The mutation in this gene of interest occurs randomly at the level of a cell in the early stages of fetal development. In the development of the subject, cells continue to divide. Some of them will have the mutation, and some will not. This cell group composed of mutated and unmutated cells forms a genetic mosaic.
This AKT1 gene comes into play in the regulation of cell growth, in cell proliferation as well as in cell death. A mutation in this gene therefore causes a disruption in the ability of cells to self-regulate. This results in uncontrolled cell proliferation in different tissues and organs leading to abnormal magnification of certain limbs and / or organs.
The mutations within this AKT1 gene are the most characteristic in the development of the disease.
Other hypotheses regarding the correlation between the presence of mutations in the PTEN gene and the development of Proteus syndrome have been reported. These hypotheses are the subject of controversy among scientists.
Indeed, the PTEN gene produces the enzyme (particular protein) phosphatidylinositol 3-kinase (PI3K). This protein is a signaling pathway for the AKT gene. In this sense, mutations in the PTEN gene can lead to a signaling defect for the AKT gene. These mutations therefore have indirect consequences in the role of the AKT gene.
Risk factors for Proteus Syndrome
Since Proteus syndrome is not a hereditary disease, the risk factor for the transmission of the disease to the offspring does not exist here, or very little.
The mutation concerning the AKT1 gene is a non-hereditary somatic mutation.
Nevertheless, mutations in the PTEN gene can be transmitted to offspring through autosomal dominant inheritance. That is, the presence of a single copy of the mutated allele for the gene within a non-sexual chromosome is sufficient for the subject to develop the phenotype associated with the disease. In addition, this risk factor for inherited transmission for this gene involved in the development of the disease is a low risk factor.

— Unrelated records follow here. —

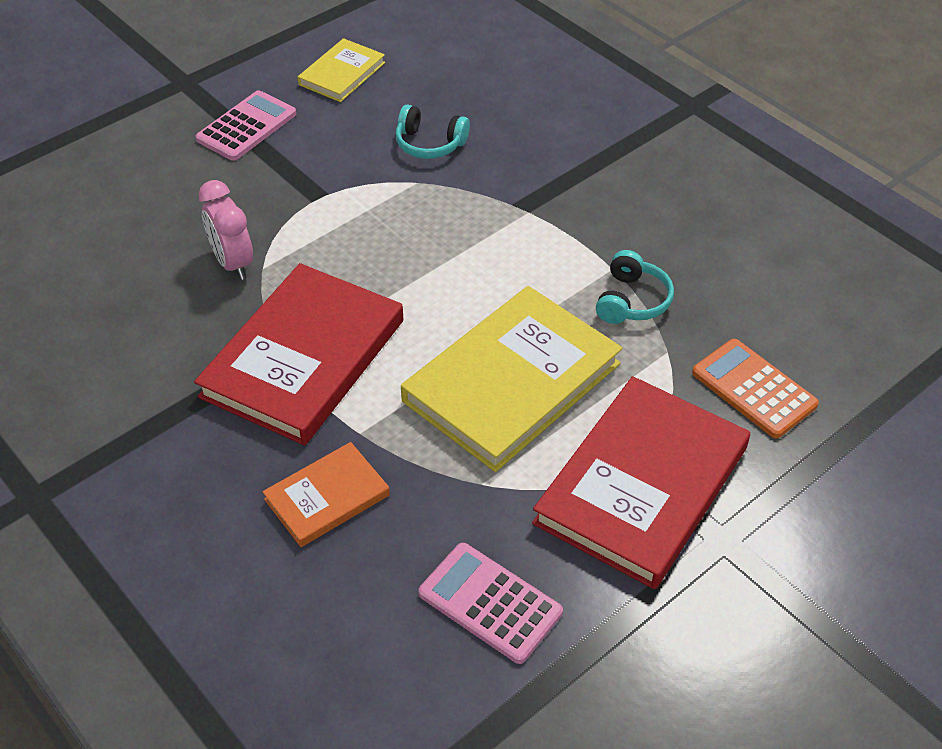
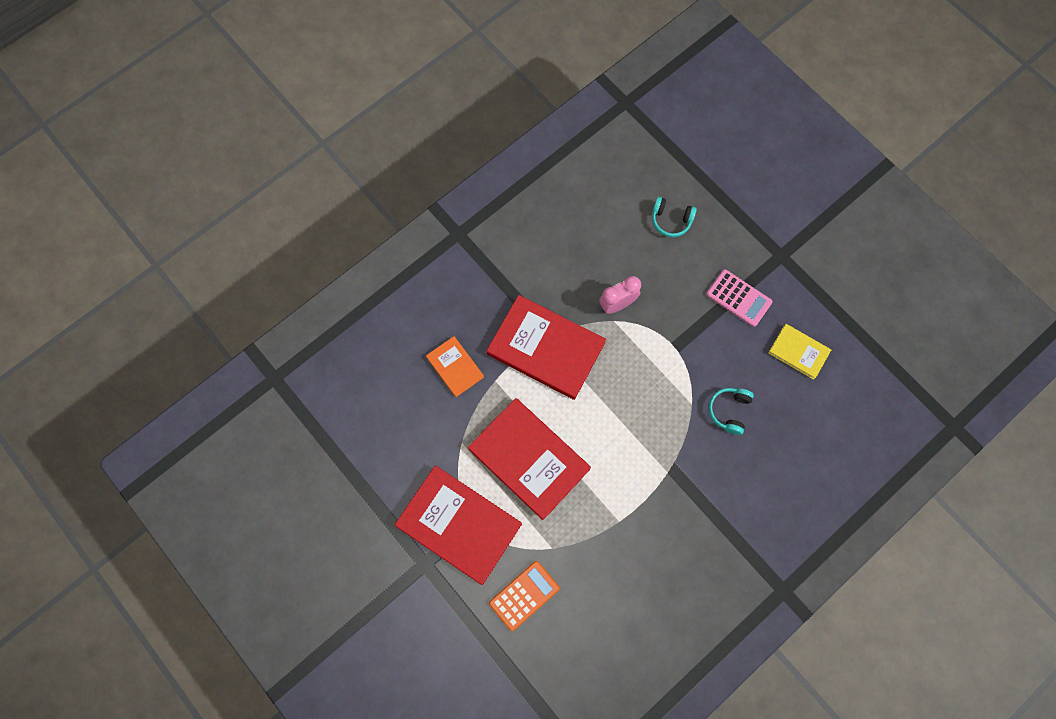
camera: 90 degrees right, 25 degrees up
yellow book [401,286,623,472] -> red book [468,398,591,520]
pink calculator [419,543,563,664] -> none
turquoise headphones [596,250,674,324] -> turquoise headphones moved to [652,197,697,237]

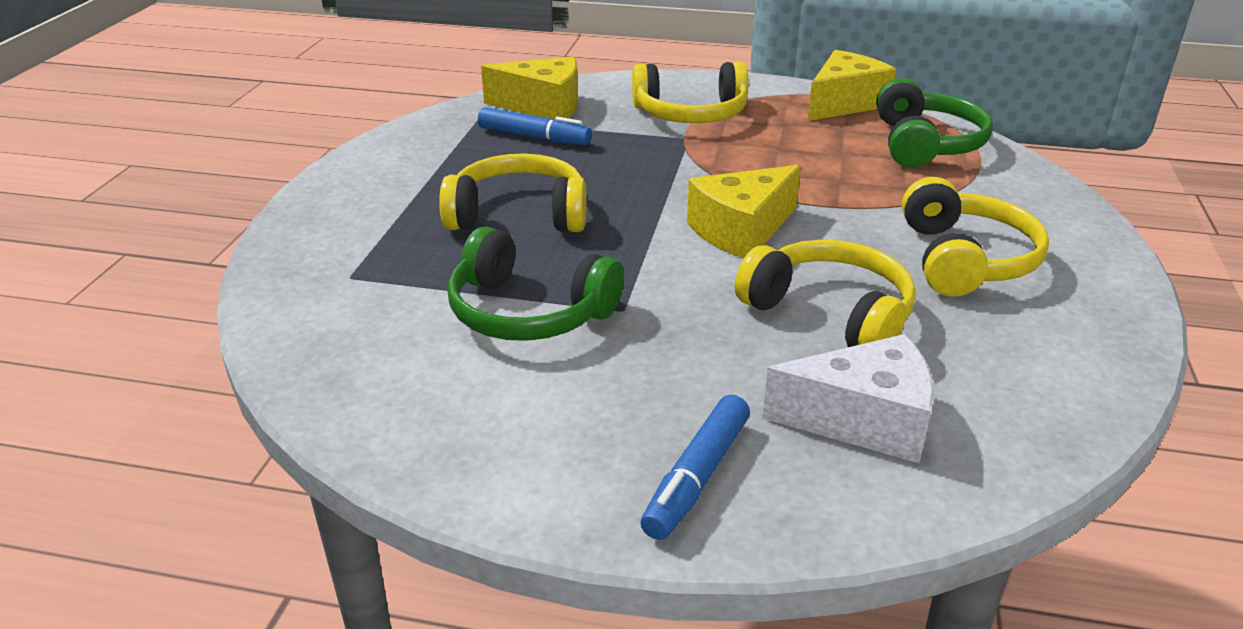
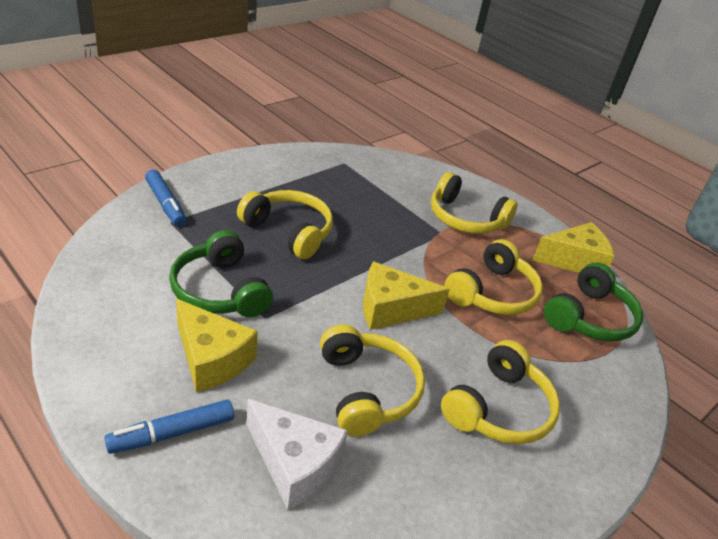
camera: 30 degrees right, 5 degrees up
blue marker [478,107,592,145] -> blue marker moved to [145,170,186,226]
yellow cheese [481,56,578,120] -> yellow cheese moved to [176,299,258,393]
none -> yellow headphones [445,239,543,315]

Prevention and treatment of Proteus Syndrome
Treatment for the disease is interventions to control abnormal bone growth. These interventions are:
– The epiphysiodère: total or partial cartilage fusion to stop the growth of bone tissue;
– amputation, in extreme cases.
Physiotherapy and the mobilization of a group of health professionals are important in the supervision of the patient:
– the use of orthosis or custom-made shoes may be necessary;
– dermatological treatment;
– Surgical more or less important can also be treated for deformities and a reduction of pain.
Monitoring the subject with Proteus syndrome is very important. In particular through a close monitoring of the development of tumors. Regular physiotherapeutic and radiological examinations are often recommended.
In addition, psychological counseling is often associated and beneficial for the patient and his family.
The prognosis is dependent on the severity of the disease.